** Dataset records **
* * *

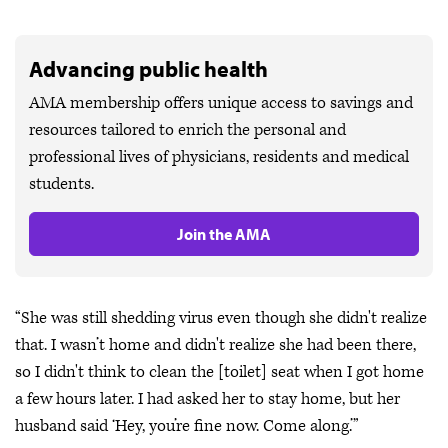
Advancing public health
AMA membership offers unique access to savings and
resources tailored to enrich the personal and
professional lives of physicians, residents and medical
students.
Join the AMA
“She was still shedding virus even though she didn't realize
that. I wasn’t home and didn't realize she had been there,
so I didn't think to clean the [toilet] seat when I got home
a few hours later. I had asked her to stay home, but her
husband said ‘Hey, you’re fine now. Come along.’”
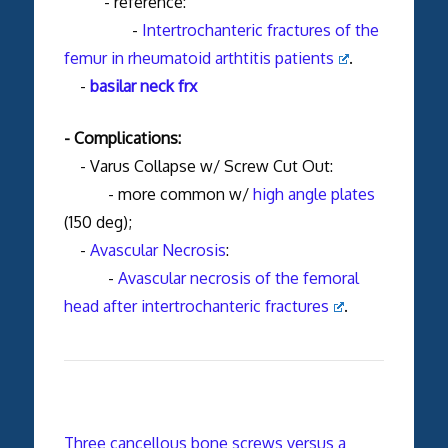
- reference:
-
Intertrochanteric fractures of the
femur in rheumatoid arthtitis patients
.
-
basilar neck frx
- Complications:
- Varus Collapse w/ Screw Cut Out:
- more common w/
high angle plates
(150 deg);
-
Avascular Necrosis
:
-
Avascular necrosis of the femoral
head after intertrochanteric fractures
.
Three cancellous bone screws versus a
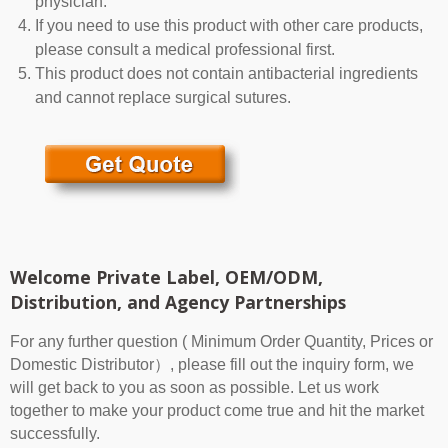
physician.
If you need to use this product with other care products,
please consult a medical professional first.
This product does not contain antibacterial ingredients
and cannot replace surgical sutures.
Welcome Private Label, OEM/ODM,
Distribution, and Agency Partnerships
For any further question ( Minimum Order Quantity, Prices or
Domestic Distributor）, please fill out the inquiry form, we
will get back to you as soon as possible. Let us work
together to make your product come true and hit the market
successfully.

* * *

Print exactly the lines from the first line of the records above through the line containing "that. I wasn’t", both included, and leave the pictures out.

Advancing public health
AMA membership offers unique access to savings and
resources tailored to enrich the personal and
professional lives of physicians, residents and medical
students.
Join the AMA
“She was still shedding virus even though she didn't realize
that. I wasn’t home and didn't realize she had been there,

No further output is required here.